# Written task
Rewrite the stretch from the line containing "Page size: 1241x1754." through the line containing "Identify the document", swapping "Identify" for "Detect" and leaving everything else as it is.

— Start of Materials provided —

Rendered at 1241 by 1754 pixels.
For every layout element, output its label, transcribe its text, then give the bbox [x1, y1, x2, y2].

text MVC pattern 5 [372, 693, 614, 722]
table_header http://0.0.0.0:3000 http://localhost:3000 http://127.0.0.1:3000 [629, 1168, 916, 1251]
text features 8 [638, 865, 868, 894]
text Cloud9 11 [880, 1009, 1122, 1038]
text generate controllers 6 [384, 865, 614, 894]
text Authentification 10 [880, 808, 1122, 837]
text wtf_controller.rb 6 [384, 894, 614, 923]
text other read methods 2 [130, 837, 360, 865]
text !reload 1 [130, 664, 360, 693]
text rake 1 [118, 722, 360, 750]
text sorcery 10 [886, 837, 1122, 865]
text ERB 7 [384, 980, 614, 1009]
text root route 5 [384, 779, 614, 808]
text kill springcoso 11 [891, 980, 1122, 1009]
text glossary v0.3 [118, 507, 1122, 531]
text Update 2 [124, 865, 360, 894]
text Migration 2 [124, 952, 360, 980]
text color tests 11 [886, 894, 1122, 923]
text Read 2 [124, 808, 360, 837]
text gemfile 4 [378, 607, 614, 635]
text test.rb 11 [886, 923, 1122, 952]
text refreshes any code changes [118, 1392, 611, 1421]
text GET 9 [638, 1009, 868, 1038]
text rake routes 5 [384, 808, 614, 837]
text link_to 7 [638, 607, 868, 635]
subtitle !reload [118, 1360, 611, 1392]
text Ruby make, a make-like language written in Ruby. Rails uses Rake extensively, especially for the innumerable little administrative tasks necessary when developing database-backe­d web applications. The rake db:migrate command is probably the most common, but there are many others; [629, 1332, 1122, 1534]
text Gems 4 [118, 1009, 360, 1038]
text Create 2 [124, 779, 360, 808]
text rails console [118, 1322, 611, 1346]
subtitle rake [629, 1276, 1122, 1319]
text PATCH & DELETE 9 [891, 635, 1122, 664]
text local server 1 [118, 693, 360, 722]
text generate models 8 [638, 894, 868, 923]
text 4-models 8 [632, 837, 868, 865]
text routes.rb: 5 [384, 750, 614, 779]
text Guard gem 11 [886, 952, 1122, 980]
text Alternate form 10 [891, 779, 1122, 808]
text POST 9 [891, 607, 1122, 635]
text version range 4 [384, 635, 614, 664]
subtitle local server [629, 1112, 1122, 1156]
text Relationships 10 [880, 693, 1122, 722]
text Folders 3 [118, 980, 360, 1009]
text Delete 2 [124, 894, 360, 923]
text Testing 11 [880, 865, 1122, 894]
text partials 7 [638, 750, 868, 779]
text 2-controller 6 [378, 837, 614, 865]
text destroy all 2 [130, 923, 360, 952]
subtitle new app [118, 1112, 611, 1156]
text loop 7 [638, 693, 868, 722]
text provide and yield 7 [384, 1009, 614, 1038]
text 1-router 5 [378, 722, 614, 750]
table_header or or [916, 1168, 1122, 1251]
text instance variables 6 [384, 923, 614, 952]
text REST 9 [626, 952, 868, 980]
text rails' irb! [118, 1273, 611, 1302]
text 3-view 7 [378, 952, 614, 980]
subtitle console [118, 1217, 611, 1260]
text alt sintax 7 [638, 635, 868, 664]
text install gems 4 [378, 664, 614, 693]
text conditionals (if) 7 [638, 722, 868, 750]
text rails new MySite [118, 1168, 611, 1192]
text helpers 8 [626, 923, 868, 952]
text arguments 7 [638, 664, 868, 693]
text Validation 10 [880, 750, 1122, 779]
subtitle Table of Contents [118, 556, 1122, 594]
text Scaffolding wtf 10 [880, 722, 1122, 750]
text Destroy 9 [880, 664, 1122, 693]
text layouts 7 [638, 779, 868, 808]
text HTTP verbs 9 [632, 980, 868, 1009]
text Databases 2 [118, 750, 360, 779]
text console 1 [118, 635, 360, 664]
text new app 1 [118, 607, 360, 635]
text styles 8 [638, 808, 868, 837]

— End of Materials provided —
— Start of Materials provided —

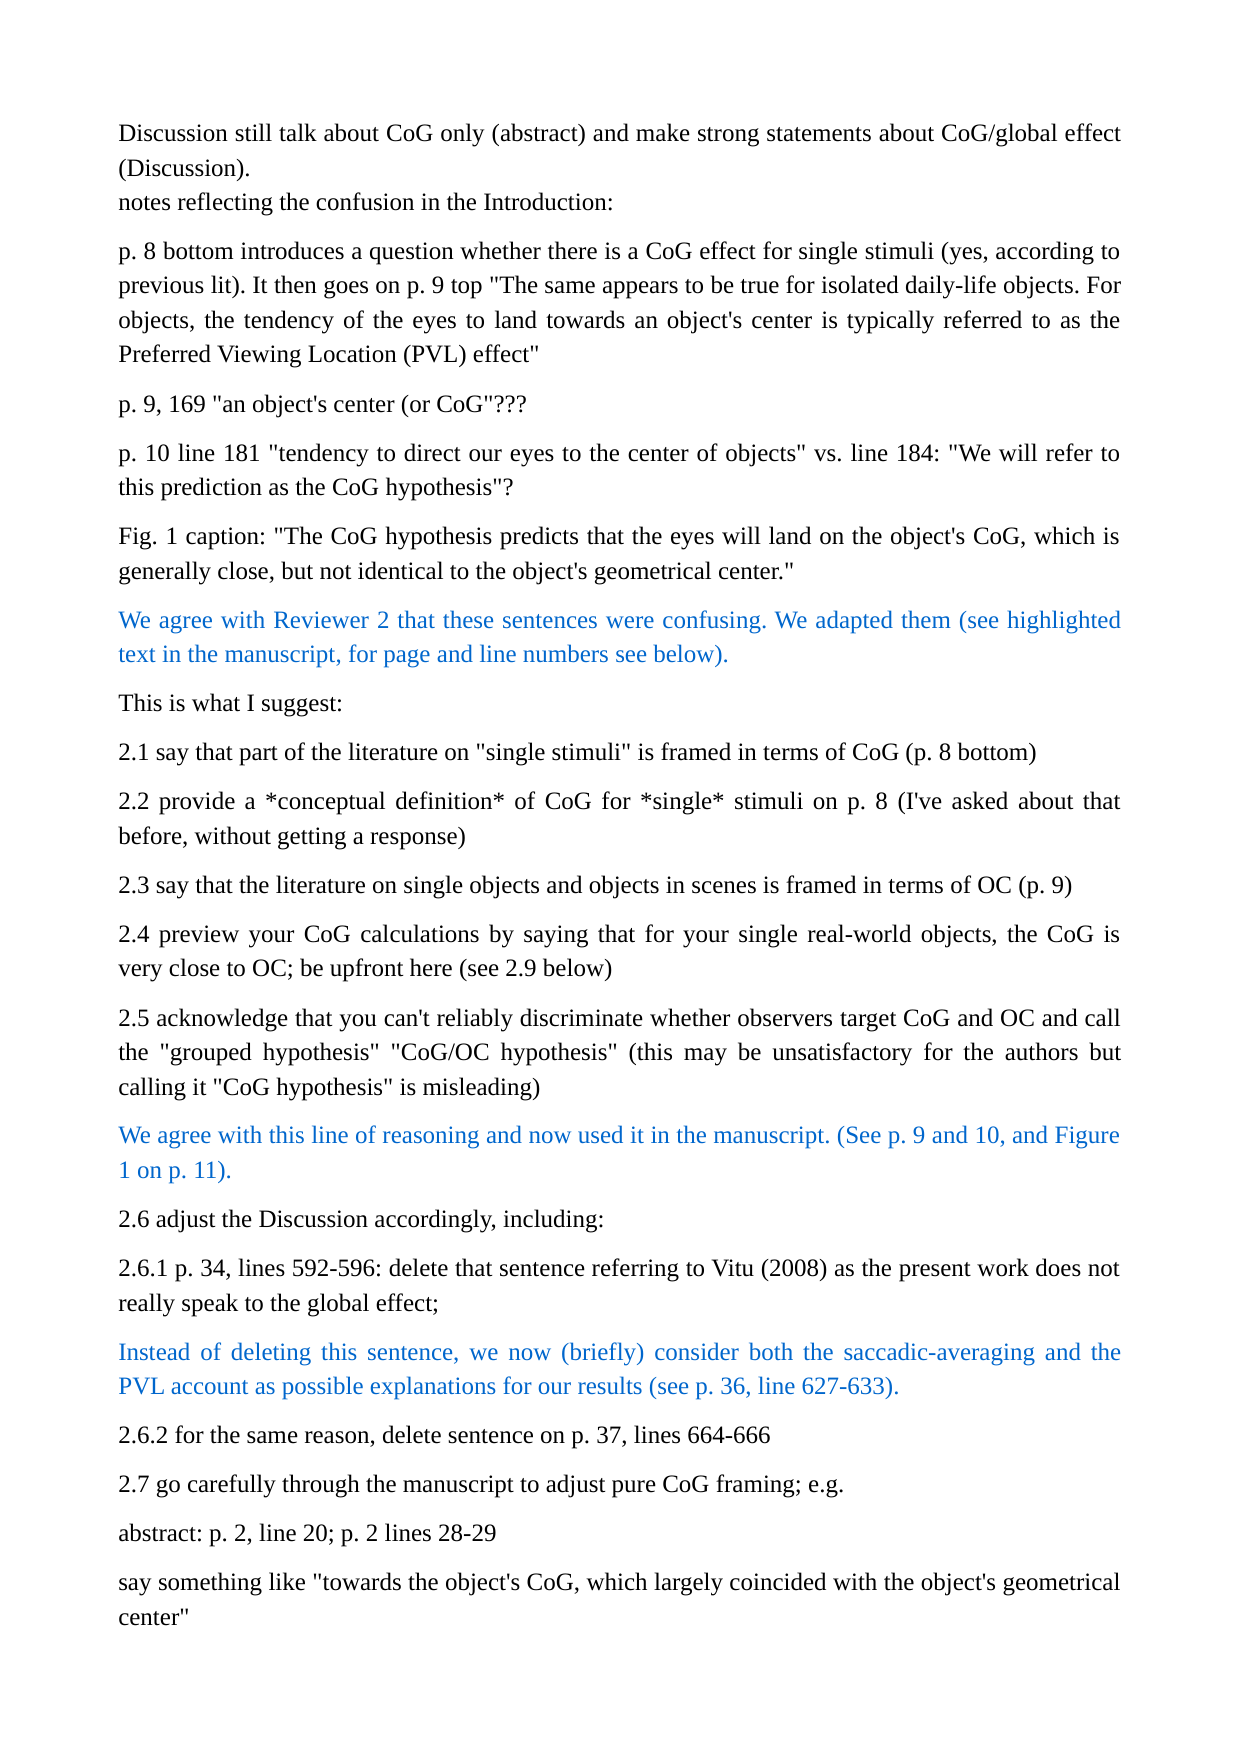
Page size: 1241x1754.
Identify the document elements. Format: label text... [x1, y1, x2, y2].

— End of Materials provided —

# Response to the task
Page size: 1241x1754.
Detect the document elements. Format: label text... [x1, y1, x2, y2].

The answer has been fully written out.